American culture aggressively pushes the college experience and dismisses skeptics as snobs. Master plumbers, for example, make roughly between $50,000—approximately the national average — and $80,000 a year. So why is it considered so wrong to encourage people to pursue the profession, or another like it, instead of a college degree? One path all but ensures a life in the middle class; for far too many, the other only guarantees crushing debt and no degree.

Relentlessly playing up the importance of a degree from a four-year university perpetuates an ironic snobbery. Those who emphasize the importance of a four-year degree often do so to the detriment of other paths to a prosperous life. We blindly push people toward college without considering if it’s actually the best option for the individual student. Meanwhile, community colleges and vocational schools, two phenomenal avenues to the middle class, are ignored. Advocates of college for all have created a culture that shuns people’s choices to pursue anything else.

These destructive cultural attitudes manifest in government policy. States simply do not prioritize community colleges. “Between 1999 and 2009, community college funding increased just one dollar per student, while per-student funding at private research universities jumped almost $14,000,” write Eduardo Padron and Anthony Marxin US News and World Report. Large universities will obviously require more money overall to function, but the disparity in need can’t be that great. Government investment in community colleges is a sound one; an associate’s degree is a low-cost, high-reward chance at higher education and a better life.

Other countries have already figured out that pushing every citizen into a four-year university is unproductive. Germany’s youth unemployment rate is7.8 percent, while5.1 percentof Germans overall are out of work. A huge secret to Germany’s success lies in its emphasis on apprenticeships. Students there have the option to apply directly to employers for training contracts starting at 16 years old. The program harnesses free market demand to meet employers’ needs. There’s no ludicrous stigma surrounding the process because people have seen that it works. The country is Europe’s economic engine partially because of the program’s success.

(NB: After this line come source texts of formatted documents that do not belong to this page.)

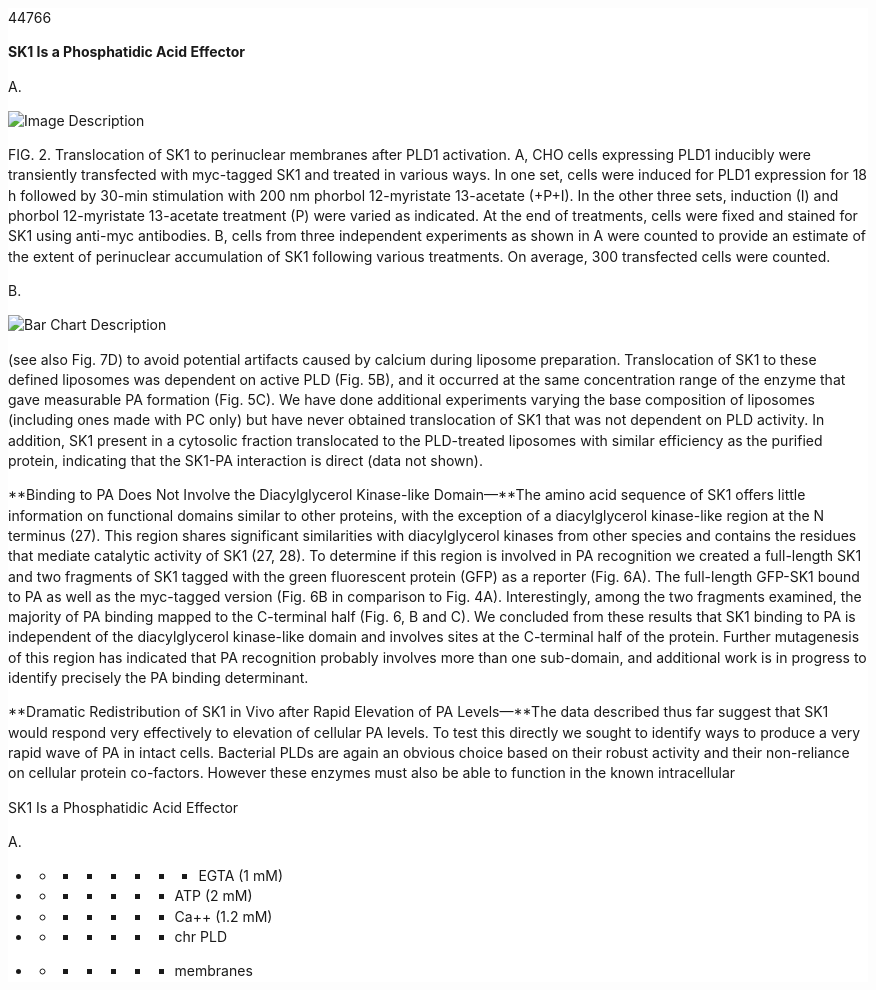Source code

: 44766

**SK1 Is a Phosphatidic Acid Effector**

A.

![Image Description](image1)

FIG. 2. Translocation of SK1 to perinuclear membranes after PLD1 activation. A, CHO cells expressing PLD1 inducibly were transiently transfected with myc-tagged SK1 and treated in various ways. In one set, cells were induced for PLD1 expression for 18 h followed by 30-min stimulation with 200 nm phorbol 12-myristate 13-acetate (+P+I). In the other three sets, induction (I) and phorbol 12-myristate 13-acetate treatment (P) were varied as indicated. At the end of treatments, cells were fixed and stained for SK1 using anti-myc antibodies. B, cells from three independent experiments as shown in A were counted to provide an estimate of the extent of perinuclear accumulation of SK1 following various treatments. On average, 300 transfected cells were counted.

B.

![Bar Chart Description](image2)

(see also Fig. 7D) to avoid potential artifacts caused by calcium during liposome preparation. Translocation of SK1 to these defined liposomes was dependent on active PLD (Fig. 5B), and it occurred at the same concentration range of the enzyme that gave measurable PA formation (Fig. 5C). We have done additional experiments varying the base composition of liposomes (including ones made with PC only) but have never obtained translocation of SK1 that was not dependent on PLD activity. In addition, SK1 present in a cytosolic fraction translocated to the PLD-treated liposomes with similar efficiency as the purified protein, indicating that the SK1-PA interaction is direct (data not shown).

**Binding to PA Does Not Involve the Diacylglycerol Kinase-like Domain—**The amino acid sequence of SK1 offers little information on functional domains similar to other proteins, with the exception of a diacylglycerol kinase-like region at the N terminus (27). This region shares significant similarities with diacylglycerol kinases from other species and contains the residues that mediate catalytic activity of SK1 (27, 28). To determine if this region is involved in PA recognition we created a full-length SK1 and two fragments of SK1 tagged with the green fluorescent protein (GFP) as a reporter (Fig. 6A). The full-length GFP-SK1 bound to PA as well as the myc-tagged version (Fig. 6B in comparison to Fig. 4A). Interestingly, among the two fragments examined, the majority of PA binding mapped to the C-terminal half (Fig. 6, B and C). We concluded from these results that SK1 binding to PA is independent of the diacylglycerol kinase-like domain and involves sites at the C-terminal half of the protein. Further mutagenesis of this region has indicated that PA recognition probably involves more than one sub-domain, and additional work is in progress to identify precisely the PA binding determinant.

**Dramatic Redistribution of SK1 in Vivo after Rapid Elevation of PA Levels—**The data described thus far suggest that SK1 would respond very effectively to elevation of cellular PA levels. To test this directly we sought to identify ways to produce a very rapid wave of PA in intact cells. Bacterial PLDs are again an obvious choice based on their robust activity and their non-reliance on cellular protein co-factors. However these enzymes must also be able to function in the known intracellular

SK1 Is a Phosphatidic Acid Effector

A.
- - + + + + + + EGTA (1 mM)
- - + - - + + ATP (2 mM)
- - - + - + + Ca++ (1.2 mM)
- - - - + + + chr PLD
+ + + + + + - membranes
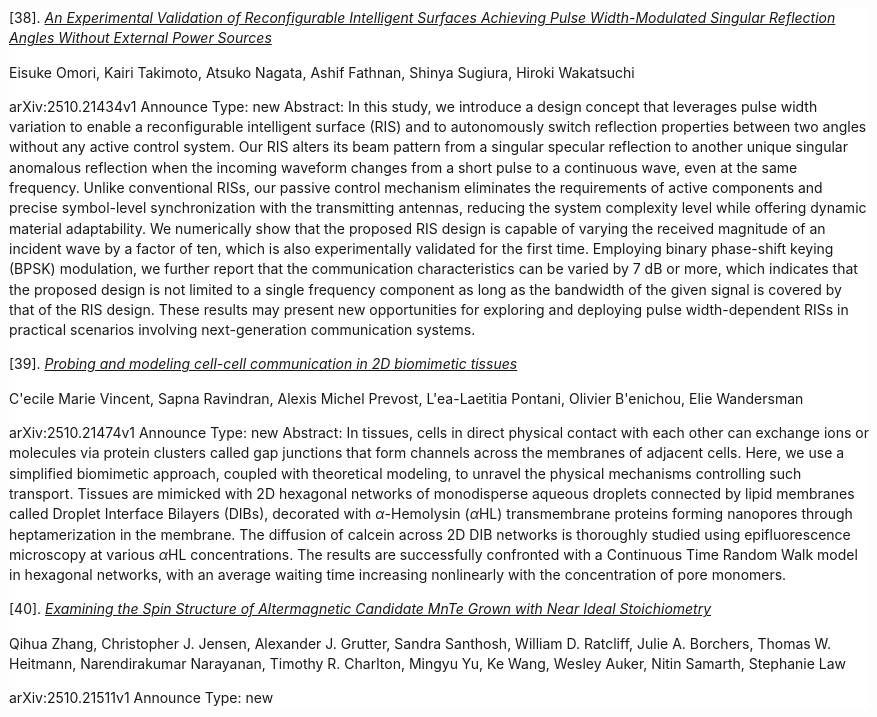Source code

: 

[38]. [*An Experimental Validation of Reconfigurable Intelligent Surfaces Achieving Pulse Width-Modulated Singular Reflection Angles Without External Power Sources*](https://arxiv.org/abs/2510.21434 "An Experimental Validation of Reconfigurable Intelligent Surfaces Achieving Pulse Width-Modulated Singular Reflection Angles Without External Power Sources")

Eisuke Omori, Kairi Takimoto, Atsuko Nagata, Ashif Fathnan, Shinya Sugiura, Hiroki Wakatsuchi

arXiv:2510.21434v1 Announce Type: new 
Abstract: In this study, we introduce a design concept that leverages pulse width variation to enable a reconfigurable intelligent surface (RIS) and to autonomously switch reflection properties between two angles without any active control system. Our RIS alters its beam pattern from a singular specular reflection to another unique singular anomalous reflection when the incoming waveform changes from a short pulse to a continuous wave, even at the same frequency. Unlike conventional RISs, our passive control mechanism eliminates the requirements of active components and precise symbol-level synchronization with the transmitting antennas, reducing the system complexity level while offering dynamic material adaptability. We numerically show that the proposed RIS design is capable of varying the received magnitude of an incident wave by a factor of ten, which is also experimentally validated for the first time. Employing binary phase-shift keying (BPSK) modulation, we further report that the communication characteristics can be varied by 7 dB or more, which indicates that the proposed design is not limited to a single frequency component as long as the bandwidth of the given signal is covered by that of the RIS design. These results may present new opportunities for exploring and deploying pulse width-dependent RISs in practical scenarios involving next-generation communication systems.



[39]. [*Probing and modeling cell-cell communication in 2D biomimetic tissues*](https://arxiv.org/abs/2510.21474 "Probing and modeling cell-cell communication in 2D biomimetic tissues")

C\'ecile Marie Vincent, Sapna Ravindran, Alexis Michel Prevost, L\'ea-Laetitia Pontani, Olivier B\'enichou, Elie Wandersman

arXiv:2510.21474v1 Announce Type: new 
Abstract: In tissues, cells in direct physical contact with each other can exchange ions or molecules via protein clusters called gap junctions that form channels across the membranes of adjacent cells. Here, we use a simplified biomimetic approach, coupled with theoretical modeling, to unravel the physical mechanisms controlling such transport. Tissues are mimicked with 2D hexagonal networks of monodisperse aqueous droplets connected by lipid membranes called Droplet Interface Bilayers (DIBs), decorated with $\alpha$-Hemolysin ($\alpha$HL) transmembrane proteins forming nanopores through heptamerization in the membrane. The diffusion of calcein across 2D DIB networks is thoroughly studied using epifluorescence microscopy at various $\alpha$HL concentrations. The results are successfully confronted with a Continuous Time Random Walk model in hexagonal networks, with an average waiting time increasing nonlinearly with the concentration of pore monomers.



[40]. [*Examining the Spin Structure of Altermagnetic Candidate MnTe Grown with Near Ideal Stoichiometry*](https://arxiv.org/abs/2510.21511 "Examining the Spin Structure of Altermagnetic Candidate MnTe Grown with Near Ideal Stoichiometry")

Qihua Zhang, Christopher J. Jensen, Alexander J. Grutter, Sandra Santhosh, William D. Ratcliff, Julie A. Borchers, Thomas W. Heitmann, Narendirakumar Narayanan, Timothy R. Charlton, Mingyu Yu, Ke Wang, Wesley Auker, Nitin Samarth, Stephanie Law

arXiv:2510.21511v1 Announce Type: new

The disparity between U.S. college enrollment and graduation rates is too vast to ignore. The fact is that, for many, college just isn’t the best investment. Political correctness is toxic and indulgent. It’s self-righteous censorship that too often harms the people it claims to help. The perpetual fear to encourage millennials to pursue anything other than a four-year degree hurts those very young adults. This timidity prevents advocacy for critical issues like funding for apprenticeships and community colleges. In this seemingly jobless economic recovery, one thing I won’t tolerate is continuing to leave young Americans behind.